Passage:
--- START ---

A WML for the relocation land was granted in the name of G & B Compressor Hire Ltd by the Environment Agency on 11 June 2007. It covered an area some 40 sq m greater than that covered by the WML on the part of the reference that was licensed. Table 2.2 permitted an annual maximum waste throughput of 57,200 tonnes. The only reference to a daily waste limit, of 50 tonnes, is in connection “Physico-chemical treatment” in accordance with section D9 of the Schedule of licensed activities. The licence restricted all waste processing operations to the licensed area (which was the case also at the reference land), but additionally specified that they had to be carried out “within a building”.

19.

It was agreed that the legal principles to be considered in respect of this reference were unlikely to be contentious, but reference was made to Director of Buildings and Land v Shun Fung Ironworks Ltd [1995] 2 AC 111 generally and Horn v Sunderland Corporation [1941] 2 KB 26, Smith v Birmingham Corporation (1974) 29 P&CR 265, Bibby & Sons v Merseyside County Council (1977) 34 P&CR101, and Service Welding Ltd v Tyne & Wear County Council (1979) 38 P&CR 352 in respect of disturbance.

Issues

20.

The positions of the parties, in terms of quantum relating to the disputed heads of claim, are set out in the schedule in paragraph 8 above. A concise summary of the matters to be determined was provided in the respondent’s skeleton argument thus:

(1)

Whether the claimant has suffered any loss by virtue of increased costs associated with the relocation premises.

(2)

Whether the claimant has suffered any loss of profits, either due to the impact of the acquisition on (a) its core, existing business, or (b) any plans to introduce new business streams, or both.

(3)

What losses the claimant has suffered by (a) having to tip away waste (now agreed at £107,286), (b) having to relocate, (c) fitting out the relocation premises, (d) acquiring new vehicles, (e) professional fees and (f) directors’ time.

The claimant’s case

21.

--- END ---

Items listed in a dataset:
--- START ---

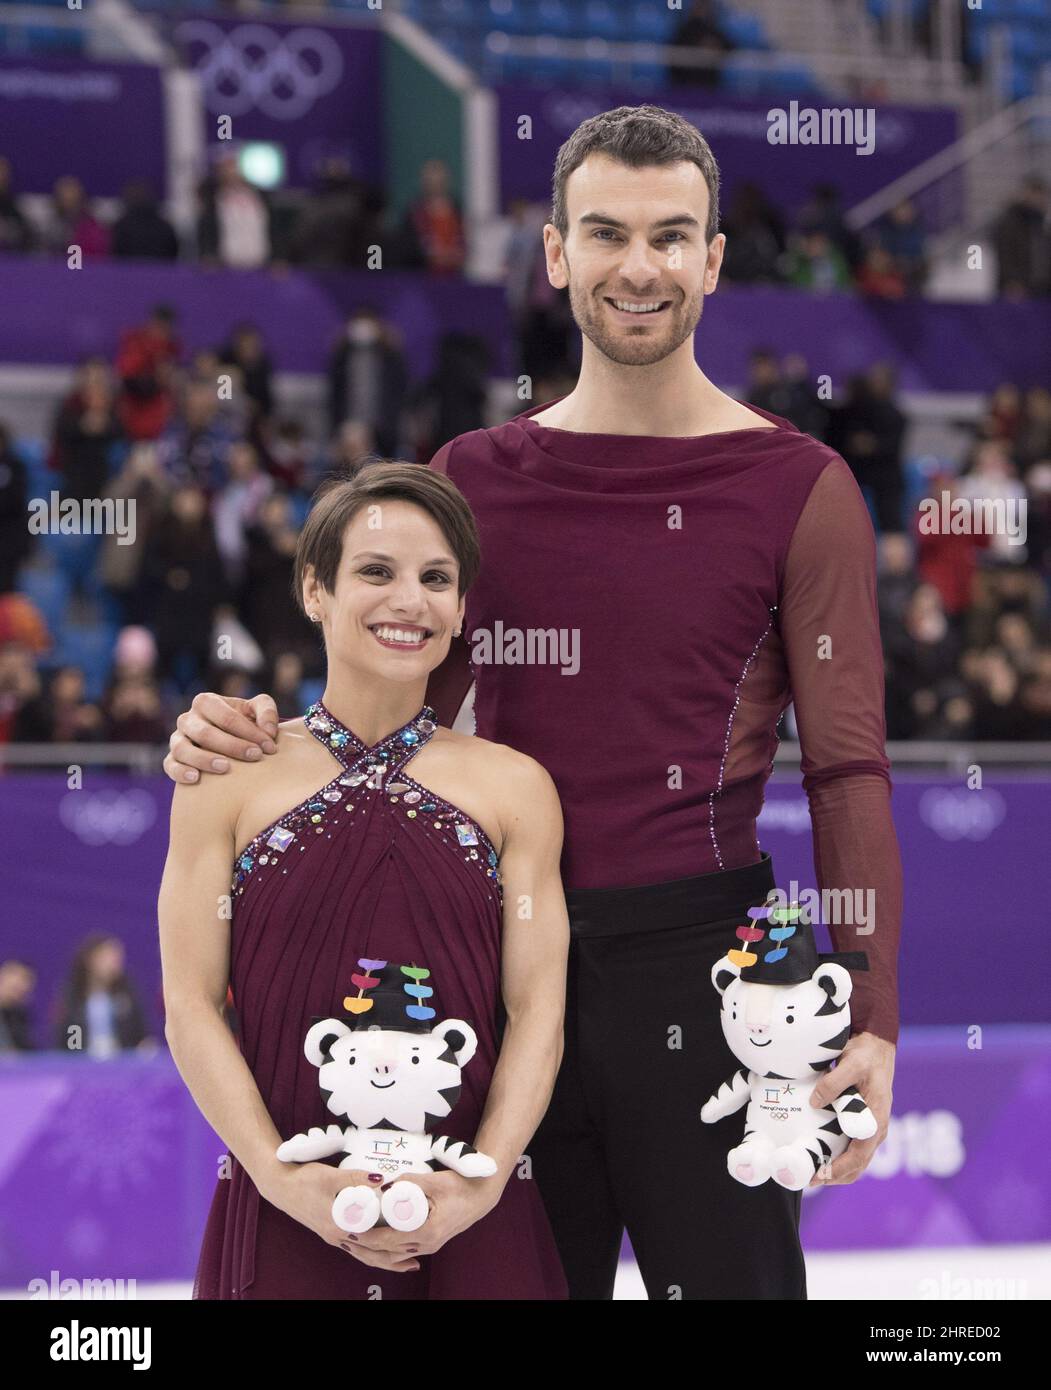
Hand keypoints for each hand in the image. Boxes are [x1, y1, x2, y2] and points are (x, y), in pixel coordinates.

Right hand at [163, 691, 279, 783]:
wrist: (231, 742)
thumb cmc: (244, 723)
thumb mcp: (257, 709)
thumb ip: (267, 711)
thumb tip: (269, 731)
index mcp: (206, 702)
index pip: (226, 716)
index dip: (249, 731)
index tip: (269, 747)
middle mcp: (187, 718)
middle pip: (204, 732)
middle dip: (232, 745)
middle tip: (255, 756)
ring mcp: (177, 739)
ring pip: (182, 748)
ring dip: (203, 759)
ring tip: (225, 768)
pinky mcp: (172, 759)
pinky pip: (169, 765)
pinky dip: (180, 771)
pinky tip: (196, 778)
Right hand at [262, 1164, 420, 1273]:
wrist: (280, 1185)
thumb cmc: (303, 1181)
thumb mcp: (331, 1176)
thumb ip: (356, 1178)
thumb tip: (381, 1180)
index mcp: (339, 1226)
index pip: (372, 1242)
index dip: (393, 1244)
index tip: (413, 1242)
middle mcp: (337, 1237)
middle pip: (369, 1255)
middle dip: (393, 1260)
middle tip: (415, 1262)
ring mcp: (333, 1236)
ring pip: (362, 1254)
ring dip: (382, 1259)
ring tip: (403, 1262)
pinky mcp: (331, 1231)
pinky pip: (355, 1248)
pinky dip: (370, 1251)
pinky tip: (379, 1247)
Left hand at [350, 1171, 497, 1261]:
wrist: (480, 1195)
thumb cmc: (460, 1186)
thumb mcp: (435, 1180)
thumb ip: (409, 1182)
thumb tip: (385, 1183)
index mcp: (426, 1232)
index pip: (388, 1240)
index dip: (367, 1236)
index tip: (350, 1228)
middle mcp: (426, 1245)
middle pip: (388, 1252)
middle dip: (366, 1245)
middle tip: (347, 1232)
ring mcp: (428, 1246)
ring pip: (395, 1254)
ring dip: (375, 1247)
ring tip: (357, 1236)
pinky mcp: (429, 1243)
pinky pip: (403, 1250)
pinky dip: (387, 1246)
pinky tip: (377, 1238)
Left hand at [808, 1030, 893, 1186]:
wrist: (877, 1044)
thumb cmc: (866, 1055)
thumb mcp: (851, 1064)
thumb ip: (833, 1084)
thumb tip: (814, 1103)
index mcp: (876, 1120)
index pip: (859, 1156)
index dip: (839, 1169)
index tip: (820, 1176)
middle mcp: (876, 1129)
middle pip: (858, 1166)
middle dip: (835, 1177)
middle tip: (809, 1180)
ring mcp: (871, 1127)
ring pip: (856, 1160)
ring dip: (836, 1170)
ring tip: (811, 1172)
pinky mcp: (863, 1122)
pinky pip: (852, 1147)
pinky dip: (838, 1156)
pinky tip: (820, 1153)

--- END ---
--- START ---

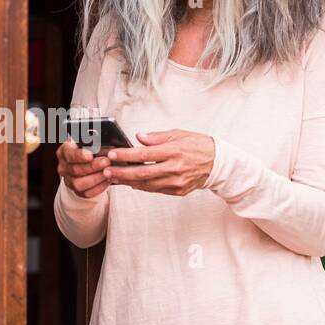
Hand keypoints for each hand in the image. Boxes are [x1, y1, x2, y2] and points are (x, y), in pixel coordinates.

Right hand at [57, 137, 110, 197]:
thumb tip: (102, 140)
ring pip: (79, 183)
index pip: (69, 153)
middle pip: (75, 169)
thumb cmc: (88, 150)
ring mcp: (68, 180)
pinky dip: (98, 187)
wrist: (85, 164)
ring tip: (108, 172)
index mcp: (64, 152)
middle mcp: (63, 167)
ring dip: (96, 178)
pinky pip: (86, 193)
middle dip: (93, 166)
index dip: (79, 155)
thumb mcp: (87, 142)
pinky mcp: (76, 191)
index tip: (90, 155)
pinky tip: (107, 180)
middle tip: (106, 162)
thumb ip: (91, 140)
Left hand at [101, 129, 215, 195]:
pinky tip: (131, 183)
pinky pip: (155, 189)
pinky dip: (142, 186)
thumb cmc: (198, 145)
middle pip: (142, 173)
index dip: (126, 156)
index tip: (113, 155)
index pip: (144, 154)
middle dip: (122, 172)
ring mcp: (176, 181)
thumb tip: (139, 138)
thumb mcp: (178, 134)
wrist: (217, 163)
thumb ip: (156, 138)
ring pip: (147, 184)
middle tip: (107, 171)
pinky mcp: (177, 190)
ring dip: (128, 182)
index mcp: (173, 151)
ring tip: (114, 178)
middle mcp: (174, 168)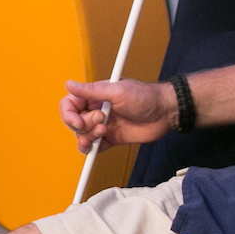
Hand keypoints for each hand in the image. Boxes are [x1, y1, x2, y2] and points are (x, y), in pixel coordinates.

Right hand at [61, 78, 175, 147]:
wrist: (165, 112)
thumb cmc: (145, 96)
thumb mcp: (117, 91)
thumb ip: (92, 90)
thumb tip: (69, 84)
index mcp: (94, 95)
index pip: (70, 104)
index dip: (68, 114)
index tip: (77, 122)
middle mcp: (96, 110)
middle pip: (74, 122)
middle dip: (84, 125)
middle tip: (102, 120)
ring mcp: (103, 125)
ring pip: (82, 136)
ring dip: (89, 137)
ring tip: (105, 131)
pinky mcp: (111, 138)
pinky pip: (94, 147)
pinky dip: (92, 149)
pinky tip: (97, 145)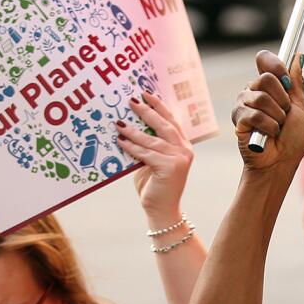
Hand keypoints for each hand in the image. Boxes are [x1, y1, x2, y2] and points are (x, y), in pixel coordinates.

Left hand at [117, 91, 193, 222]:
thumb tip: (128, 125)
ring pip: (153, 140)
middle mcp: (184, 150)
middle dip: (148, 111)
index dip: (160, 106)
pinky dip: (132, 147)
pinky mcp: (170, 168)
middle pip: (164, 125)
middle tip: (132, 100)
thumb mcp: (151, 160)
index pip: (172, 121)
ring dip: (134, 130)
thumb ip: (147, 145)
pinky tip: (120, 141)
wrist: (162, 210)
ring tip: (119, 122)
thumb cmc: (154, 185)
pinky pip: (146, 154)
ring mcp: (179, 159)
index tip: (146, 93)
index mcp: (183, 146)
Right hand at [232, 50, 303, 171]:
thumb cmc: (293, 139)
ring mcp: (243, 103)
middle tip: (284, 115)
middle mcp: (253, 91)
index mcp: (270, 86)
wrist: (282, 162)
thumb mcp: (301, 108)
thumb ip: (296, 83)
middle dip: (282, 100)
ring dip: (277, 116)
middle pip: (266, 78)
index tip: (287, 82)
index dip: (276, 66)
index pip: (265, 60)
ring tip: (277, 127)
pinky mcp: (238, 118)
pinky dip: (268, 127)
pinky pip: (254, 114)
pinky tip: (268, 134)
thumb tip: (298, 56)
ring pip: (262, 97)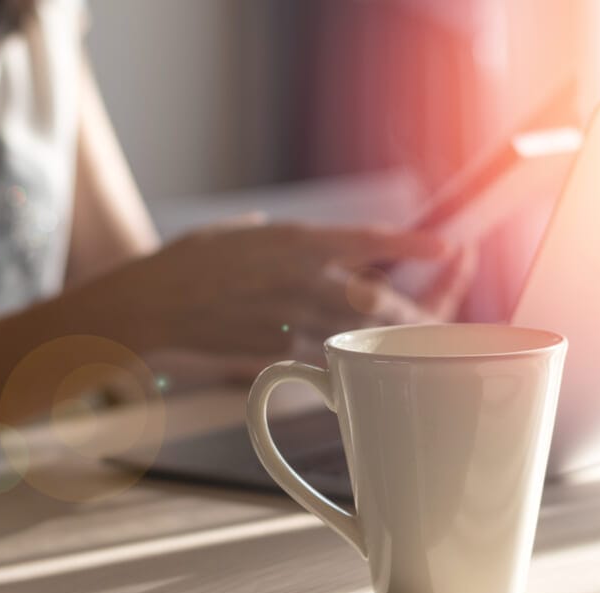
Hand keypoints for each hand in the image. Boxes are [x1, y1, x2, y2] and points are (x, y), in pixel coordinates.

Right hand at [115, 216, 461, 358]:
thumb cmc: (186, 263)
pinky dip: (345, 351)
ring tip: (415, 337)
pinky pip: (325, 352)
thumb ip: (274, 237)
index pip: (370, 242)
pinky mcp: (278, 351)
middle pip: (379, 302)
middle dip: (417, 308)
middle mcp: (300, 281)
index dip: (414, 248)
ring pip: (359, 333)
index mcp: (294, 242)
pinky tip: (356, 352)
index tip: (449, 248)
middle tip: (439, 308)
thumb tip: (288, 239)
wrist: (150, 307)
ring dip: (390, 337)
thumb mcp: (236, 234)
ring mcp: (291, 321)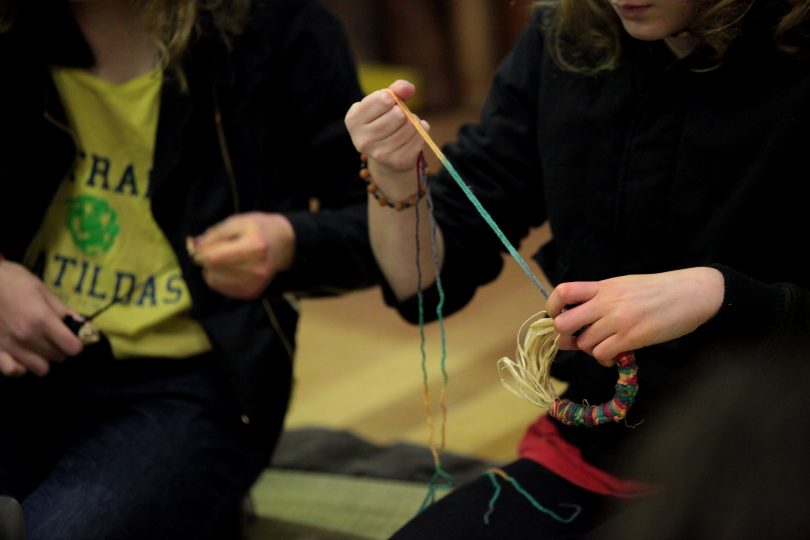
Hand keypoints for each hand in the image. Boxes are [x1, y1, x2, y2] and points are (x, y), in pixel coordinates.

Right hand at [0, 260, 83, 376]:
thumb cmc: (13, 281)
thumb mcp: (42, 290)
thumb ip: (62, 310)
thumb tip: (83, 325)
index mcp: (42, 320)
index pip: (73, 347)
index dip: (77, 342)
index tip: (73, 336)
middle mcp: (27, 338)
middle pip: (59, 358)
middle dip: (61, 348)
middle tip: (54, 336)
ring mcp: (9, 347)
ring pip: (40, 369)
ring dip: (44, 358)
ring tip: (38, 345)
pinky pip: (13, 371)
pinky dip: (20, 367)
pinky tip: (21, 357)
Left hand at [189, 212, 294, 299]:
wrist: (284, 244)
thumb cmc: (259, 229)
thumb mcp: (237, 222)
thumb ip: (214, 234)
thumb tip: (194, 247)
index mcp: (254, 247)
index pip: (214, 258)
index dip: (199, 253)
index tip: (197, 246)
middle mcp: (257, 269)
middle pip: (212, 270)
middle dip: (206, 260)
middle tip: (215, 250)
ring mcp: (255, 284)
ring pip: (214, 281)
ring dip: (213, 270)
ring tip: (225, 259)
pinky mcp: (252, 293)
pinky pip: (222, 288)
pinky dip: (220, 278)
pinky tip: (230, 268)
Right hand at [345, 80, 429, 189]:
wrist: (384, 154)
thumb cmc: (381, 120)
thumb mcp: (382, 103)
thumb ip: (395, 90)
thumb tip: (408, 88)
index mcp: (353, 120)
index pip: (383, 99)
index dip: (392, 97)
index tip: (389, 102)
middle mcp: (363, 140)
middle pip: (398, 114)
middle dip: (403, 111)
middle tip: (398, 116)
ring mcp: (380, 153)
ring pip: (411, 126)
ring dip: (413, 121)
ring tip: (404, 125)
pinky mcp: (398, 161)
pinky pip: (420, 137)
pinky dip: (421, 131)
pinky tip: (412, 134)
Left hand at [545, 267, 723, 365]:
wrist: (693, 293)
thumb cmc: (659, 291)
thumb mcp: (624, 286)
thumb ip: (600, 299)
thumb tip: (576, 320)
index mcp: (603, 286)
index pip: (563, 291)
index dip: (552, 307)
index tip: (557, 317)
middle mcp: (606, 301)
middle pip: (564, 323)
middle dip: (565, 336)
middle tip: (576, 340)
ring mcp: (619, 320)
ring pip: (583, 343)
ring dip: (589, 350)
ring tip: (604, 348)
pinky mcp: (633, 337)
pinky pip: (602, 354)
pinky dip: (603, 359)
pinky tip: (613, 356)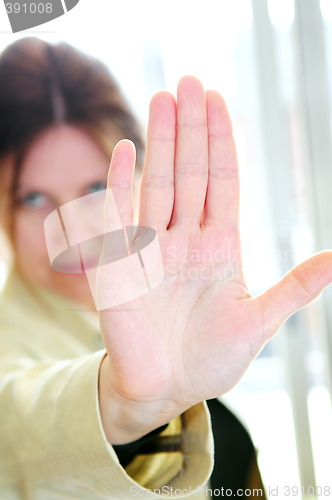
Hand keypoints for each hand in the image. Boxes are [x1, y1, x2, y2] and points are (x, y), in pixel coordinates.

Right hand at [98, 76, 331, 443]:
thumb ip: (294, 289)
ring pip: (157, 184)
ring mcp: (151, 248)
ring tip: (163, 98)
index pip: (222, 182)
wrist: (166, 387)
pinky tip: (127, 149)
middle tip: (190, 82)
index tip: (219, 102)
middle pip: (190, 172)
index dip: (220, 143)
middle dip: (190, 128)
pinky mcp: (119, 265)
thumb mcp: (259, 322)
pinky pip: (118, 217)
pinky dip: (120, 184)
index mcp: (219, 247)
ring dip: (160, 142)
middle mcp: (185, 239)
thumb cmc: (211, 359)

--- END ---

Apply what you read:
A - Reproduce word for word everything in the passage on the relocation compensation claim from "What losses the" down to "(f) directors’ time.".
B - Write the next part of the passage on the relocation compensation claim, starting right after its last line.
The data has nothing to do with what is asked here.

Task-by-task outputs:
A -
What losses the claimant has suffered by (a) having to tip away waste (now agreed at £107,286), (b) having to relocate, (c) fitting out the relocation premises, (d) acquiring new vehicles, (e) professional fees and (f) directors’ time.

B -
In his witness statement, Mr Brian Huckle explained that he was the founder of the business which he originally established with a friend, Gordon, in about 1969 hiring out mobile compressors (hence the company name). He said he eventually bought out his partner, and the Company was incorporated in 1972 by himself and his wife Sheila who were, and are, the sole shareholders and directors. Over the ensuing years with the assistance of his wife, who was effectively Company Secretary and had worked to obtain the Waste Management Industry Training and Advisory Board Certificate of Technical Competence, the business expanded into skip hire, vehicle hire and also the provision of tipper lorries to the London Borough of Wanstead. In 1985 they purchased a site at Cowslip Road, South Woodford and in 1986 acquired a mini skip hire business called T & R.

22.

By the early 1990s the business comprised the hire of skips and the disposal of waste from them was via other companies that operated waste transfer stations. In 1995, the claimant acquired the business of Macks Skips which was at the time trading from the reference land and operated its own waste transfer station. The site was open and did not include a building for the processing of waste, but had a WML. Therefore, from that time, the claimant was able to process the waste from skips collected from customers into waste for recycling and that which had to be tipped into landfill, and traded as GB Macks Skips. In 2001 Mr Huckle’s eldest son Ben joined the business and after learning all the various aspects, became the “front line” of the firm. Mr Huckle’s daughter Lynsey and his younger son Patrick also joined the firm, and as there were now many more mouths to feed, the decision was taken to expand the business.

23.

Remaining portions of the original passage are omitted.